→ **Exercise brief**:
What is needed is an exact copy of every record below.

Structured page parsing data:
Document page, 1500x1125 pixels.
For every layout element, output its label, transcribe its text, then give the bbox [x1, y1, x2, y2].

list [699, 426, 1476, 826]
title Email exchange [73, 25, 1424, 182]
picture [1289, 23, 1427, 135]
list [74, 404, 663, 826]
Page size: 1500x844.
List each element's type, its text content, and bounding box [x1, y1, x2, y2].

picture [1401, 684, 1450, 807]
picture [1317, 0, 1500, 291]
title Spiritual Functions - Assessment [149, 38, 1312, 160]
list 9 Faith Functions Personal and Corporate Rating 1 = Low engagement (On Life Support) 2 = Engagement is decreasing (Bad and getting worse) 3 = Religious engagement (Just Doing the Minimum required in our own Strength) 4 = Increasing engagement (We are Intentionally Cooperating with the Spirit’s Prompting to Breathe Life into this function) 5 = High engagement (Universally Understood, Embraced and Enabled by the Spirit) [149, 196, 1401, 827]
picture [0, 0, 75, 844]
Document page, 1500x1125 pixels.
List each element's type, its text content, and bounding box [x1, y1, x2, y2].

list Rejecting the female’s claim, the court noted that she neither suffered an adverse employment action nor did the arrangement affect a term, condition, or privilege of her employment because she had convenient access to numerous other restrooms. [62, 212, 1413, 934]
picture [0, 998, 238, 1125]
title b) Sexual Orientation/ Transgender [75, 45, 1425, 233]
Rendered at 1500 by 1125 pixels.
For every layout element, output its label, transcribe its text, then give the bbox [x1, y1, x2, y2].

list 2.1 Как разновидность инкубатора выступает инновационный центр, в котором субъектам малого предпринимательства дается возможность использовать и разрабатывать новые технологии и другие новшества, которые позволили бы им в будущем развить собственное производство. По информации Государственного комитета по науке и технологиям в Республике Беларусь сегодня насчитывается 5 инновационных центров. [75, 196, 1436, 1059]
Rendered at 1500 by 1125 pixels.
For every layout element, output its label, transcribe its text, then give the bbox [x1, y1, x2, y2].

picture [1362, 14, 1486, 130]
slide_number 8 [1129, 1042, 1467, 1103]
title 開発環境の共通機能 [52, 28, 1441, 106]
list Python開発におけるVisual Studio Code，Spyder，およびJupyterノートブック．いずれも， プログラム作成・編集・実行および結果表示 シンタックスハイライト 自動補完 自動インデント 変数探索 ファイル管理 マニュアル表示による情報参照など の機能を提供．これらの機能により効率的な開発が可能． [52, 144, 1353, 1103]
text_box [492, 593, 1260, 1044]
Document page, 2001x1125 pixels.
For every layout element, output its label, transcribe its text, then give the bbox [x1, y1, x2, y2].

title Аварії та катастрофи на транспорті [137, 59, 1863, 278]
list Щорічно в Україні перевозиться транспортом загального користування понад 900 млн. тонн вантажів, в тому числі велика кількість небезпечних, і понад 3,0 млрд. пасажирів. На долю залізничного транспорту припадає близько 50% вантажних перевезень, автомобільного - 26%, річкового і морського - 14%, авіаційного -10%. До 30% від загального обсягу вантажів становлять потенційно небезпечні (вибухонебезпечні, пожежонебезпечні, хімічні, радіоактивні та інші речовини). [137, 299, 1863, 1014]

→ **Result of this exercise**:
Document page, 1500x1125 pixels.
For every layout element, output its label, transcribe its text, then give the bbox [x1, y1, x2, y2].

list [699, 426, 1476, 826]
title Email exchange [73, 25, 1424, 182]
picture [1289, 23, 1427, 135]
list [74, 404, 663, 826]
Page size: 1500x844.
List each element's type, its text content, and bounding box [x1, y1, x2, y2].

picture [1401, 684, 1450, 807]
picture [1317, 0, 1500, 291]
title Spiritual Functions - Assessment [149, 38, 1312, 160]
list 9 Faith Functions Personal and Corporate Rating 1 = Low engagement (On Life Support) 2 = Engagement is decreasing (Bad and getting worse) 3 = Religious engagement (Just Doing the Minimum required in our own Strength) 4 = Increasing engagement (We are Intentionally Cooperating with the Spirit’s Prompting to Breathe Life into this function) 5 = High engagement (Universally Understood, Embraced and Enabled by the Spirit) [149, 196, 1401, 827]
picture [0, 0, 75, 844]
Document page, 1500x1125 pixels.
List each element's type, its text content, and bounding box [x1, y1, x2, y2].

list Rejecting the female’s claim, the court noted that she neither suffered an adverse employment action nor did the arrangement affect a term, condition, or privilege of her employment because she had convenient access to numerous other restrooms. [62, 212, 1413, 934]
picture [0, 998, 238, 1125]
title b) Sexual Orientation/ Transgender [75, 45, 1425, 233]
Rendered at 1500 by 1125 pixels.
For every layout element, output its label, transcribe its text, then give the bbox [x1, y1, x2, y2].

list 2.1 Как разновидность инкубатора выступает инновационный центр, в котором субъектам малого предпринимательства дается возможность использовать и разрабатывать новые технологии и другие новшества, которые позволили бы им в будущем развить собственное производство. По информации Государственного комитета по науке и технологиям в Республике Беларусь сегодня насчитывается 5 инновационных центров. [75, 196, 1436, 1059]
Rendered at 1500 by 1125 pixels.
For every layout element, output its label, transcribe its text, then give the bbox [x1, y1, x2, y2].

picture [1362, 14, 1486, 130]
slide_number 8 [1129, 1042, 1467, 1103]
title 開発環境の共通機能 [52, 28, 1441, 106]
list Python開発におけるVisual Studio Code，Spyder，およびJupyterノートブック．いずれも， プログラム作成・編集・実行および結果表示 シンタックスハイライト 自動補完 自動インデント 変数探索 ファイル管理 マニュアル表示による情報参照など の機能を提供．これらの機能により効率的な開発が可能． [52, 144, 1353, 1103]
text_box [492, 593, 1260, 1044]
Document page, 2001x1125 pixels.
For every layout element, output its label, transcribe its text, then give the bbox [x1, y1, x2, y2].

title Аварії та катастрофи на транспорті [137, 59, 1863, 278]
list Щорічно в Україні перевозиться транспортом загального користування понад 900 млн. тонн вантажів, в тому числі велика кількість небезпечних, і понад 3,0 млрд. пасажирів. На долю залізничного транспорту припадає близько 50% вантажних перевезень, автомобільного - 26%, річкового і морського - 14%, авіаційного -10%. До 30% від загального обсягу вантажів становлять потенційно небезпечні (вибухонебезпечні, пожежонебезпечні, хімічні, радіоактивні та інші речовини). [137, 299, 1863, 1014]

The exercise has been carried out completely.